The knock sounded again and Cooper left his mother to open the door.
Lexy was there, looking weary and sad, but she was there. His first impulse was to pull her into his arms, but he didn’t. He was so surprised to see her he couldn’t move, because he knew she wasn’t here to come back. She was here to say goodbye again.
“How are you?” he asked after a moment.
“I’ve been better,” she said with a sad smile.
“I’ve been looking for you.”
“I know. I want you to stop, Coop.”
He shook his head unable to agree, unable to face the thought of life without her. “Not until you come home with me.”
“Where’s home?” She shook her head this time. “Is it here? Where my husband and his family are from? Where they’re mourning him? Where he was loved? It would be a slap in the face to stay here. To love here.”
He knew that. He had never been more aware of anything. “Then come with me to New York.”
“I don’t belong there. I couldn’t be happy there. Texas is in my blood. And I need time, Cooper. I need time. He may have been a bastard, but Ryan was my husband and he’s dead. And his mama is hurting really bad. I need to be here for her. I love her. She’s my family. Just like your mama is your family. You owe her some time. She thought you were dead. She mourned you. You owe her some time. Away from me. You need to get your life back on track. You need to know yourself away from war, and this place and me. Cooper, you really need to figure out what you want out of life.”
He wanted her in his life.
He shut his eyes, knowing she was right but not wanting to admit it. He was being selfish. Hoping for the impossible.
Right now. They were impossible.
He leaned toward her, setting his mouth against hers one last time. Sucking her in. Tasting her sweetness, needing to capture this moment for his memory. “Okay,” he said after a long kiss. “Okay.”
She nodded and turned away, but looked back at him for a moment. “I do love you. You should know that.”
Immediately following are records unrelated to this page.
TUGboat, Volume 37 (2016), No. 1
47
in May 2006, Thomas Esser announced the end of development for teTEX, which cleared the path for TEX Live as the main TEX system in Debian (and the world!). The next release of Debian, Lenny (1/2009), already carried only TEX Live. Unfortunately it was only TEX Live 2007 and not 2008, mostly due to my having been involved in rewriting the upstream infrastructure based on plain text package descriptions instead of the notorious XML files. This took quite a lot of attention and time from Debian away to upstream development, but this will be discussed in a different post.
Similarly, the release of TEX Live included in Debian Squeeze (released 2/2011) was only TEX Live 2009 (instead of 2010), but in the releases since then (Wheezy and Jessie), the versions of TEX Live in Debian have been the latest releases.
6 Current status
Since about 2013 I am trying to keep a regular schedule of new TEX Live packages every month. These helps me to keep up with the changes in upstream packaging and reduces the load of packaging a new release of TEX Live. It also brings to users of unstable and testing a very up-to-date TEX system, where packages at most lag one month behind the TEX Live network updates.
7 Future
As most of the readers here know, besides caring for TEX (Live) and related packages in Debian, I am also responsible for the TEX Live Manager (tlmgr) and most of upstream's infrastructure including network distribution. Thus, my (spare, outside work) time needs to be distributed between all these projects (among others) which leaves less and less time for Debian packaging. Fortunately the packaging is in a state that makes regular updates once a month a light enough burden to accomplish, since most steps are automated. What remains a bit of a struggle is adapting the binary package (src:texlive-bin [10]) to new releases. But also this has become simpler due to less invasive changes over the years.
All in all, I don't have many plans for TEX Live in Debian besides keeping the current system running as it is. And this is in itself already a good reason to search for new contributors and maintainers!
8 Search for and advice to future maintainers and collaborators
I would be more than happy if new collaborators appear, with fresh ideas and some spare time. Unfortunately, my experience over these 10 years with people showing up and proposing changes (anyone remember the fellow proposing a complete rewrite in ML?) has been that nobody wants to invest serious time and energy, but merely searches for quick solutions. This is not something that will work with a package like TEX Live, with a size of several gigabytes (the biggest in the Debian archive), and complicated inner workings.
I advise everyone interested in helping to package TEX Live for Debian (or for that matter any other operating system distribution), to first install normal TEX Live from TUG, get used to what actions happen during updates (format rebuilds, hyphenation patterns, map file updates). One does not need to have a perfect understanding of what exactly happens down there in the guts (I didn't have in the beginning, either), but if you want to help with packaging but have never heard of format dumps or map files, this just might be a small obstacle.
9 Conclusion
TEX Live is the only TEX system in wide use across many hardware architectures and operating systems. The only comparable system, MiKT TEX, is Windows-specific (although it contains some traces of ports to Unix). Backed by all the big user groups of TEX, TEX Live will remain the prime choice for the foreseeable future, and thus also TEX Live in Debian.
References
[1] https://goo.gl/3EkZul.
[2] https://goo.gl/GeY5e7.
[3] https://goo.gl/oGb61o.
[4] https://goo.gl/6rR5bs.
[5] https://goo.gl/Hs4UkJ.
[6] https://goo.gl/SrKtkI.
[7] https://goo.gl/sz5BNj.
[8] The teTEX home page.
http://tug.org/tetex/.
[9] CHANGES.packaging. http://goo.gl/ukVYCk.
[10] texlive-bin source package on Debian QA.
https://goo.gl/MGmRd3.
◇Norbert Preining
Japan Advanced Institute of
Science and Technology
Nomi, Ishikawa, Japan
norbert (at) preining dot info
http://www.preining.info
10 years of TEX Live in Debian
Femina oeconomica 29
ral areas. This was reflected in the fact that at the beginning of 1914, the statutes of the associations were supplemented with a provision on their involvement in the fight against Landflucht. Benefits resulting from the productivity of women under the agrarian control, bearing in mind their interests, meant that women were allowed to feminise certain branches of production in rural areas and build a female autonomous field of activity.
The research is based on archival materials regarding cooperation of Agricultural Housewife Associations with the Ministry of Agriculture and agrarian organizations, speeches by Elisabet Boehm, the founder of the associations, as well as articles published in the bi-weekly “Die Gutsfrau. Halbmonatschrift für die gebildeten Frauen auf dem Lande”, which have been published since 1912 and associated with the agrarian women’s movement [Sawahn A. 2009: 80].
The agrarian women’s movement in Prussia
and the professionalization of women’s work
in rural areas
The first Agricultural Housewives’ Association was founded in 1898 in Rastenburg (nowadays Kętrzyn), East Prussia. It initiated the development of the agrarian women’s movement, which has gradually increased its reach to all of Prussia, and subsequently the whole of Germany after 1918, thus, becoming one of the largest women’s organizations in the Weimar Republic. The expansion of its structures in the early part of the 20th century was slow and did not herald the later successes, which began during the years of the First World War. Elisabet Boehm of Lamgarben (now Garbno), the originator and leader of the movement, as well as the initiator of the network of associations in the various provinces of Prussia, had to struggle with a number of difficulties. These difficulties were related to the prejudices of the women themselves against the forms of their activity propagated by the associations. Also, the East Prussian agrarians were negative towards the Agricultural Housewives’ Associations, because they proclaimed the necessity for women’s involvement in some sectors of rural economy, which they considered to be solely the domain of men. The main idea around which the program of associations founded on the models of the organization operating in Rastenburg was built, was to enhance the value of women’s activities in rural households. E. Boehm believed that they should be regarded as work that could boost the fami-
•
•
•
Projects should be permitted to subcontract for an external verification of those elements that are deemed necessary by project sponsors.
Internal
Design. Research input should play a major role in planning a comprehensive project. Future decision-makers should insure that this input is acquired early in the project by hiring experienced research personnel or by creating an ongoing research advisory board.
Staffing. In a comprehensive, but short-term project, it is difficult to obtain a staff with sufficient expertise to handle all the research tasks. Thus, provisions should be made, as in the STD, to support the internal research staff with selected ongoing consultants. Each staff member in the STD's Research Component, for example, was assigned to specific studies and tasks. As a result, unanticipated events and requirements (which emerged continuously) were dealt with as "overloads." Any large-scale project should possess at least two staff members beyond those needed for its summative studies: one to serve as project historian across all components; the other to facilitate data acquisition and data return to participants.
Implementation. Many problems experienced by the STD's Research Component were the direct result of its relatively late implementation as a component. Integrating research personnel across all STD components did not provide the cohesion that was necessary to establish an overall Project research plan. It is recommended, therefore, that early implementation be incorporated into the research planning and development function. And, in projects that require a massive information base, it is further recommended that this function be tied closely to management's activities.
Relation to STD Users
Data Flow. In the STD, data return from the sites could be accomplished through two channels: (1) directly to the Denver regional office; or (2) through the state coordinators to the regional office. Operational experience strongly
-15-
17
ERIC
“I do. And I love you, too. Don’t forget that. Or me. Please don’t forget me.”
“I won’t.”
She stepped forward and hugged him tightly one last time before she stepped away for good. There was no turning back. He just stood there watching her until she was out of his sight.
“Come here, son.” His mother was there, behind him, and when he saw her and the sadness in her eyes for him he broke.
She took him into her arms and he cried. The best part of his life had just walked away from him.
* * *
“Honey,” Mary said softly as she stroked Lexy’s hair. “I’m worried about you.” She looked up at her mother-in-law and blinked. “You haven’t slept in your house in weeks.”
“I can’t go back there. My husband is dead and the man I love is gone. The house is filled with both of them. I feel like I’m suffocating when I’m there. I wanted to leave Ryan, but I never really wanted him to die. I never expected to fall in love with a stranger, but I’m miserable without Cooper.”
“He’s a good man, Lexy. You’d be crazy not to miss him.”
“I’m pregnant,” she admitted for the first time. “Three months now.”
“Oh, Lexy!” Mary cried. Lexy pulled up her shirt to reveal her small round baby bump.
“There are two babies in there. I found out yesterday. Two heartbeats.”
“What are you going to do?”
When she found out, a thousand feelings ran through her head, but overall she was happy.
“Raise my babies. Would you help me? I know they won’t really be your grandchildren but I want you to be their grandmother. I need a mama now more than ever.”